[Stored entries]
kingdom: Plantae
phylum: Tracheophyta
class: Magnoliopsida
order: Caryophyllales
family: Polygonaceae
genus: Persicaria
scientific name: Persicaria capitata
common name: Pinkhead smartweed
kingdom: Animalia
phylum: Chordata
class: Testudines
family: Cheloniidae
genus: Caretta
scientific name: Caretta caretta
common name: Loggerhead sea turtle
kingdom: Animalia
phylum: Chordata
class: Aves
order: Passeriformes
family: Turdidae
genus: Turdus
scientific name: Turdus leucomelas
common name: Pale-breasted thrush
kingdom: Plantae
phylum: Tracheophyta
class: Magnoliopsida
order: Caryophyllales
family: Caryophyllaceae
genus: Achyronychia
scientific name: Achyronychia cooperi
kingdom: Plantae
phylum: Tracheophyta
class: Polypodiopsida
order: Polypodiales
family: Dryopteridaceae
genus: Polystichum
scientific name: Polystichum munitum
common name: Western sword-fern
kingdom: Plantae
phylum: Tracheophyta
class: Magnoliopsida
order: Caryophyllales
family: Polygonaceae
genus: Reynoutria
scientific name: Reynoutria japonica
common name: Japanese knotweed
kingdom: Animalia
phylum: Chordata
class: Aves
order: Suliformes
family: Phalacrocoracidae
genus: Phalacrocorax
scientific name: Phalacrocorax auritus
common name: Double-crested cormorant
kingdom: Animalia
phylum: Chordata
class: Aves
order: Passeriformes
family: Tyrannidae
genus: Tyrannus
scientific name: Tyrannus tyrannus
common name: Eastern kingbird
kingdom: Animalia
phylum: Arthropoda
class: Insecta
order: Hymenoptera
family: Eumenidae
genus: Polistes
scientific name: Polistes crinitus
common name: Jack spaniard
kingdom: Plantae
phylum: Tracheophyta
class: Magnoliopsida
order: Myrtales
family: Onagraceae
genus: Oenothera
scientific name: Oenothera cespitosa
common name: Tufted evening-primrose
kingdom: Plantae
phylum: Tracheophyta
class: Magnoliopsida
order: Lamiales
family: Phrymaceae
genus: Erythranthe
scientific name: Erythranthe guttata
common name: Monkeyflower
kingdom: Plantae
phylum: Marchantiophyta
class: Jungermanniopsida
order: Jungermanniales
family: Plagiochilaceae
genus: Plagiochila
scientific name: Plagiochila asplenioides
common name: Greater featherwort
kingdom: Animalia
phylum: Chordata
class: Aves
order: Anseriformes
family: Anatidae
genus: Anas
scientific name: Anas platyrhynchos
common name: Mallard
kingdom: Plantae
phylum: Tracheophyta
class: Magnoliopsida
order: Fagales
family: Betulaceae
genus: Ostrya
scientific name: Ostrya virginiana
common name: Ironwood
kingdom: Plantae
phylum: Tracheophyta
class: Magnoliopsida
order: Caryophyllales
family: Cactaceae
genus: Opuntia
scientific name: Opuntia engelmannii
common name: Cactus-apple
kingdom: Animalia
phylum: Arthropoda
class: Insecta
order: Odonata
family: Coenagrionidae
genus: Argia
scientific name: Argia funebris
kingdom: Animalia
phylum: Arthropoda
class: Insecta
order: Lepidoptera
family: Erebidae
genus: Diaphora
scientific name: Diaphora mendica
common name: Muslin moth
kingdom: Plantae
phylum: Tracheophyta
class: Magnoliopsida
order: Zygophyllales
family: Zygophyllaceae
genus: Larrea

• **Exercise**
Please update the records above so that every "common name" becomes "vernacular name", with nothing else changed.

• **Complete answer**
kingdom: Plantae
phylum: Tracheophyta
class: Magnoliopsida
order: Caryophyllales
family: Polygonaceae
genus: Persicaria
scientific name: Persicaria capitata
vernacular name: Pinkhead smartweed
kingdom: Animalia
phylum: Chordata
class: Testudines
family: Cheloniidae
genus: Caretta
scientific name: Caretta caretta
vernacular name: Loggerhead sea turtle
kingdom: Animalia
phylum: Chordata
class: Aves
order: Passeriformes
family: Turdidae
genus: Turdus
scientific name: Turdus leucomelas
vernacular name: Pale-breasted thrush
kingdom: Plantae
phylum: Tracheophyta
class: Magnoliopsida
order: Caryophyllales
family: Caryophyllaceae
genus: Achyronychia
scientific name: Achyronychia cooperi
kingdom: Plantae
phylum: Tracheophyta
class: Polypodiopsida
order: Polypodiales
family: Dryopteridaceae
genus: Polystichum
scientific name: Polystichum munitum
vernacular name: Western sword-fern
kingdom: Plantae
phylum: Tracheophyta
class: Magnoliopsida
order: Caryophyllales
family: Polygonaceae
genus: Reynoutria
scientific name: Reynoutria japonica
vernacular name: Japanese knotweed
kingdom: Animalia
phylum: Chordata
class: Aves
order: Suliformes
family: Phalacrocoracidae
genus: Phalacrocorax
scientific name: Phalacrocorax auritus
vernacular name: Double-crested cormorant
kingdom: Animalia
phylum: Chordata
class: Aves
order: Passeriformes
family: Tyrannidae
genus: Tyrannus
scientific name: Tyrannus tyrannus
vernacular name: Eastern kingbird
kingdom: Animalia
phylum: Arthropoda
class: Insecta
order: Hymenoptera
family: Eumenidae
genus: Polistes
scientific name: Polistes crinitus
vernacular name: Jack spaniard
kingdom: Plantae
phylum: Tracheophyta
class: Magnoliopsida
order: Myrtales
family: Onagraceae
genus: Oenothera
scientific name: Oenothera cespitosa
vernacular name: Tufted evening-primrose
kingdom: Plantae
phylum: Tracheophyta
class: Magnoliopsida
order: Lamiales
family: Phrymaceae
genus: Erythranthe
scientific name: Erythranthe guttata
vernacular name: Monkeyflower
kingdom: Plantae
phylum: Marchantiophyta
class: Jungermanniopsida
order: Jungermanniales
family: Plagiochilaceae
genus: Plagiochila
scientific name: Plagiochila asplenioides
vernacular name: Greater featherwort
kingdom: Animalia
phylum: Chordata
class: Aves
order: Anseriformes
family: Anatidae
genus: Anas
scientific name: Anas platyrhynchos
vernacular name: Mallard
kingdom: Plantae
phylum: Tracheophyta
class: Magnoliopsida
order: Fagales
family: Betulaceae
genus: Ostrya
scientific name: Ostrya virginiana
vernacular name: Ironwood
kingdom: Plantae
phylum: Tracheophyta
class: Magnoliopsida
order: Caryophyllales
family: Cactaceae
genus: Opuntia
scientific name: Opuntia engelmannii
vernacular name: Cactus-apple
kingdom: Animalia
phylum: Arthropoda
class: Insecta
order: Odonata
family: Coenagrionidae
genus: Argia
scientific name: Argia funebris
kingdom: Animalia
phylum: Arthropoda
class: Insecta
order: Lepidoptera
family: Erebidae
genus: Diaphora
scientific name: Diaphora mendica
vernacular name: Muslin moth
kingdom: Plantae
phylum: Tracheophyta
class: Magnoliopsida
order: Zygophyllales
family: Zygophyllaceae
genus: Larrea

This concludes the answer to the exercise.